Le inflorescenze e i suoi derivati

C’è ancora dell’altro: secondo il Dpa, dopo l’entrata in vigore della legge 242 del 2016, «è stata avviata, illecitamente, anche la produzione e la commercializzazione, nei cosiddetti “cannabis shop”, di inflorescenze e suoi derivati, acquistati per un uso ricreativo, insinuando nella collettività la falsa idea di legalizzazione di una cannabis definita, erroneamente, “light”». Non c’è niente di illecito: la produzione e la commercializzazione delle inflorescenze e dei derivati non sono espressamente indicati (e questo è un limite della legge), ma non sono nemmeno proibiti.

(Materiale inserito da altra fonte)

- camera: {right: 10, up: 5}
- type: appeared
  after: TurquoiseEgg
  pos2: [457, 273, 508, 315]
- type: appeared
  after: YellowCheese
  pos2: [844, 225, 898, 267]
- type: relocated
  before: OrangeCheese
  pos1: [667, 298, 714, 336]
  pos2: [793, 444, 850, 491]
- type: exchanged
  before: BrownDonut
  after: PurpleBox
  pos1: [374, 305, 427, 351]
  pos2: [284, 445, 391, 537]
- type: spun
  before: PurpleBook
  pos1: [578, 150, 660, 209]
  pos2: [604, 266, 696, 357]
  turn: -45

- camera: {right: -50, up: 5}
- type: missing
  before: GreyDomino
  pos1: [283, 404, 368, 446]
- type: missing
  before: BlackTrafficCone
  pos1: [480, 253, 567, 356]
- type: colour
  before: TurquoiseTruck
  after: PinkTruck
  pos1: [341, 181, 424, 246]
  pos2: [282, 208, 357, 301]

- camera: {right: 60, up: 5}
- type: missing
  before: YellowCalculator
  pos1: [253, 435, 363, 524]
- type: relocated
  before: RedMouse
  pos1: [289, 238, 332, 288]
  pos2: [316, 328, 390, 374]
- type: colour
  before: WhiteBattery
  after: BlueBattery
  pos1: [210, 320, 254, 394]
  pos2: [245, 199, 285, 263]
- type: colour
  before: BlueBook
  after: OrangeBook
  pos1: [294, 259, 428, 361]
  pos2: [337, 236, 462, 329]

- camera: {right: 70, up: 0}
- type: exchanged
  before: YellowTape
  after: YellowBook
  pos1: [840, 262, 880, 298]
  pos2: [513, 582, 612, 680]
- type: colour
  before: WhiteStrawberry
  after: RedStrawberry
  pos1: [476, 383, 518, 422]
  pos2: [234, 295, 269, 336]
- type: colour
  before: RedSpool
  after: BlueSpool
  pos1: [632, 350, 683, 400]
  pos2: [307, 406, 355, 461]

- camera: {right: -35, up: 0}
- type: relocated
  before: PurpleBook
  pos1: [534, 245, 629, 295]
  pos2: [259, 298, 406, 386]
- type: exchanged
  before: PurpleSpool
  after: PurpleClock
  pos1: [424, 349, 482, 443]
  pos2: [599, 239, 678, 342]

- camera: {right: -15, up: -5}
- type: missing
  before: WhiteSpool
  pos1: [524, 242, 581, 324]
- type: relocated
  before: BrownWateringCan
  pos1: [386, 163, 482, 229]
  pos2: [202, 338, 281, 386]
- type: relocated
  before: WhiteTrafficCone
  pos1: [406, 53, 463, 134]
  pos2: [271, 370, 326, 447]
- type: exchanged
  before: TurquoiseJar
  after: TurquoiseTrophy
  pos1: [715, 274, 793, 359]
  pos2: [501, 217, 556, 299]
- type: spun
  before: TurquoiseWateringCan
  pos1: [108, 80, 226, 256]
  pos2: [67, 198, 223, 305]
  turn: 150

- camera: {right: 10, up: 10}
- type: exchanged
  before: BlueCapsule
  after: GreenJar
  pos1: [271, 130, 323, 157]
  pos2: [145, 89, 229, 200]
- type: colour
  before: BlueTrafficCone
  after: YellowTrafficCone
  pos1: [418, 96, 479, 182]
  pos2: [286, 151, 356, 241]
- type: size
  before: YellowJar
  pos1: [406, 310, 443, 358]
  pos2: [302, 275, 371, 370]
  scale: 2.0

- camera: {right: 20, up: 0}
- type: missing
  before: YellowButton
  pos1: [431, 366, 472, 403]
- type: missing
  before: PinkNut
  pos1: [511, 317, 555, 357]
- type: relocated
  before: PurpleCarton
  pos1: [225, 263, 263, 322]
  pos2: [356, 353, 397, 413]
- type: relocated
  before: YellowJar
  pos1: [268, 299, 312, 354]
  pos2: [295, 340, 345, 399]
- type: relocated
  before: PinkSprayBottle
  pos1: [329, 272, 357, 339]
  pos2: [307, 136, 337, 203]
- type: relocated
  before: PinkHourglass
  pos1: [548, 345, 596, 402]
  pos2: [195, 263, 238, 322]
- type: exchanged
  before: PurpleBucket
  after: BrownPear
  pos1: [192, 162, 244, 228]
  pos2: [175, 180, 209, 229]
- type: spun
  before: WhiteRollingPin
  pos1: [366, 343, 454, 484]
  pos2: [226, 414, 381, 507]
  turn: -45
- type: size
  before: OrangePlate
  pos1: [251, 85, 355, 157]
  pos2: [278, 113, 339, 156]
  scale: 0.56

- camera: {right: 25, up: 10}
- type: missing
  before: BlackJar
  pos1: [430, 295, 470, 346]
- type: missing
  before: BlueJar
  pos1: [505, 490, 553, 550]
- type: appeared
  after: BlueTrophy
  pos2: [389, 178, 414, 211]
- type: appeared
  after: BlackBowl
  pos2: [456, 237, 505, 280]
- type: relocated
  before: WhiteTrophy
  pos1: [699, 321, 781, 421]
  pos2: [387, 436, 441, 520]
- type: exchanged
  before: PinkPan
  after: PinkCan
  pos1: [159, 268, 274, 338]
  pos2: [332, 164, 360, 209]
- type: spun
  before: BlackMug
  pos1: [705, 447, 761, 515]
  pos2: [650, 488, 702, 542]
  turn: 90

In uno Stato liberale ciò che non è proibito è lecito (purché, ovviamente, non metta a rischio la sicurezza e la salute pubblica, ma non è questo il caso). È secondo questo principio che è nata la “cannabis light” con un Thc inferiore allo 0,2% (priva dunque di “effetto drogante”) e ricca di Cbd che ha effetti calmanti, antidolorifici e antinfiammatori. Affermare che produzione e commercio hanno insinuato «la falsa idea di legalizzazione di una cannabis definita, erroneamente, “light”» è un’accusa infondata che diffama agricoltori, produttori e commercianti.

Droga ciò che droga non è

Sostenere che l’articolo 18 del Ddl Sicurezza «non incide e non altera il mercato da essa derivato, consentendo la prosecuzione delle attività di chi ha investito nel settore», come si legge nei chiarimenti del Dpa, non corrisponde al vero. Non lo dico io: lo dicono gli agricoltori, i produttori e i commercianti. È un provvedimento che considera droga una sostanza che droga non è, sanziona penalmente ogni attività di lavorazione e commercio delle infiorescenze e dei prodotti derivati e distruggerà il comparto produttivo e commerciale della canapa causando la chiusura di centinaia di aziende e la perdita di migliaia di posti di lavoro. C’è qualcosa di peggio del proibizionismo: è il fanatismo proibizionista. Il risultato è una politica sempre più separata dalla realtà, preda di un furore repressivo e punitivo che prende il sopravvento sulle evidenze e sul buon senso.